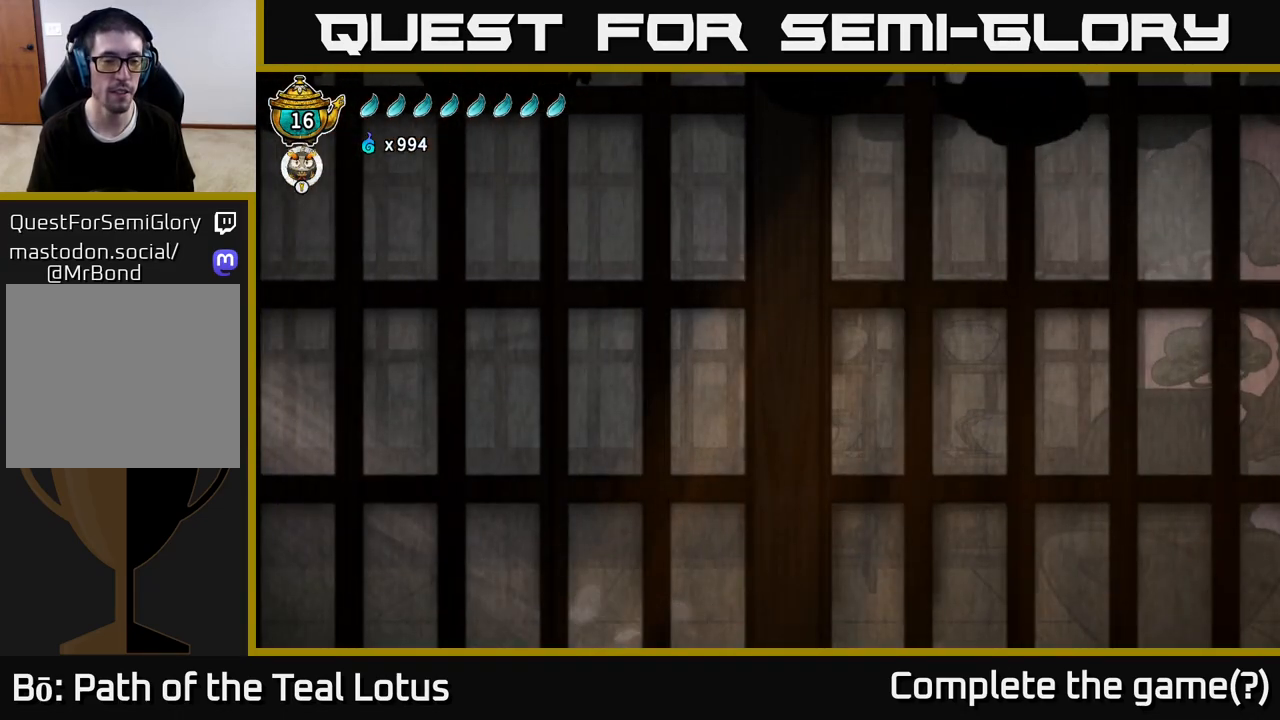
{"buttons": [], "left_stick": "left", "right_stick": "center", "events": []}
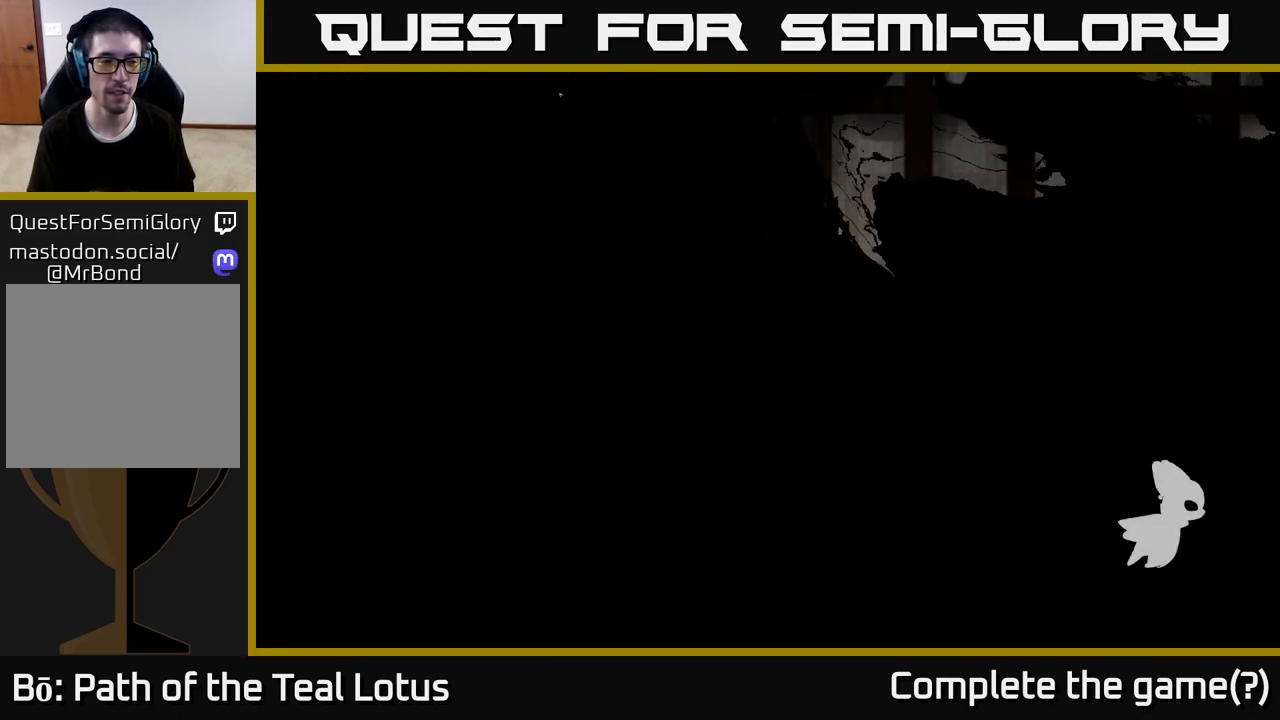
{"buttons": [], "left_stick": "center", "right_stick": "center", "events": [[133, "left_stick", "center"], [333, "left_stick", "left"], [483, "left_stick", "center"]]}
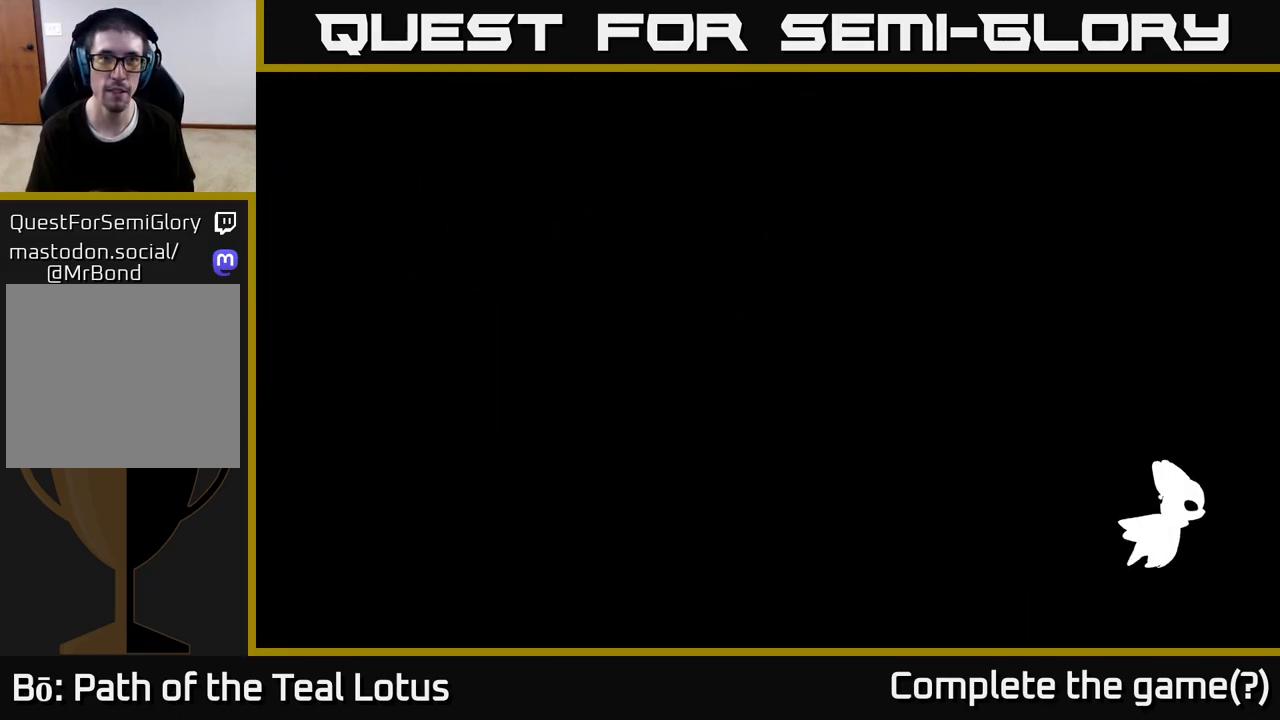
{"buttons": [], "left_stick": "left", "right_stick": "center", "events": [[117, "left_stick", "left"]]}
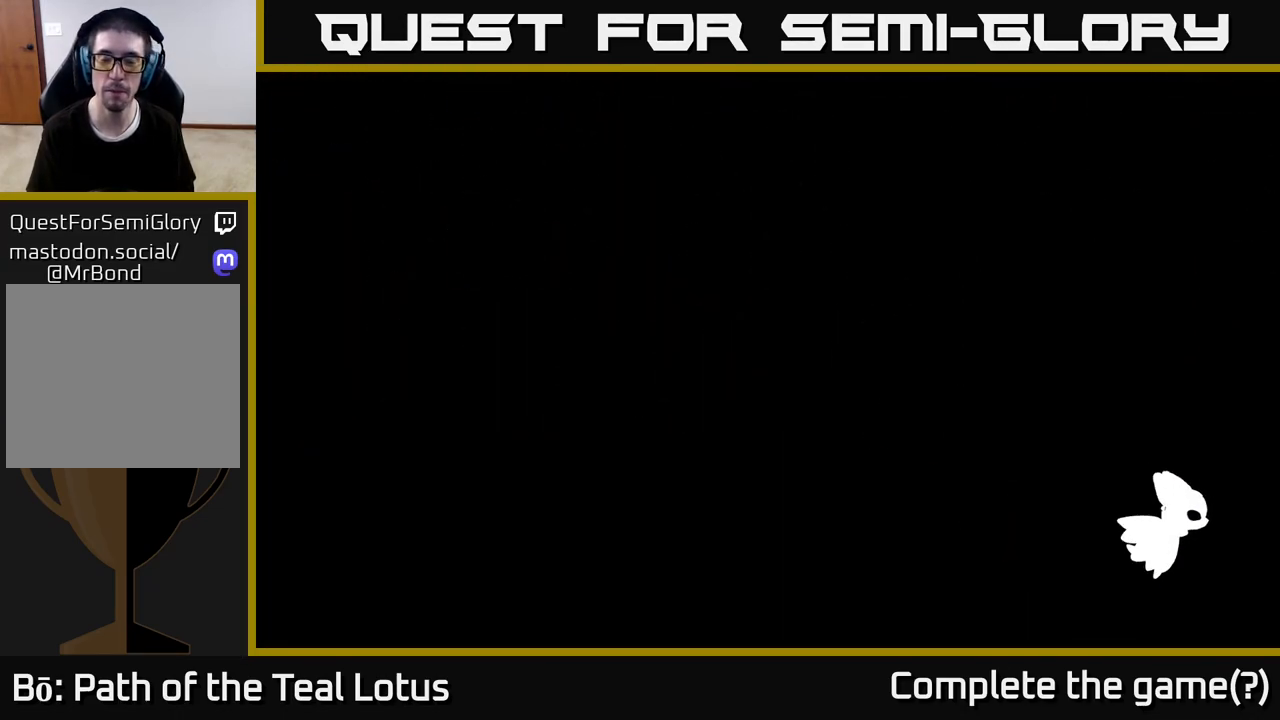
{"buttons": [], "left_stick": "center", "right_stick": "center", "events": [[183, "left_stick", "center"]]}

******

> _Task brief_: All of the data, minus its pictures, should be repeated exactly.

> _Worked solution_:
{"buttons": [], "left_stick": "left", "right_stick": "center", "events": []}
{"buttons": [], "left_stick": "center", "right_stick": "center", "events": [[133, "left_stick", "center"], [333, "left_stick", "left"], [483, "left_stick", "center"]]}
{"buttons": [], "left_stick": "left", "right_stick": "center", "events": [[117, "left_stick", "left"]]}
{"buttons": [], "left_stick": "center", "right_stick": "center", "events": [[183, "left_stick", "center"]]}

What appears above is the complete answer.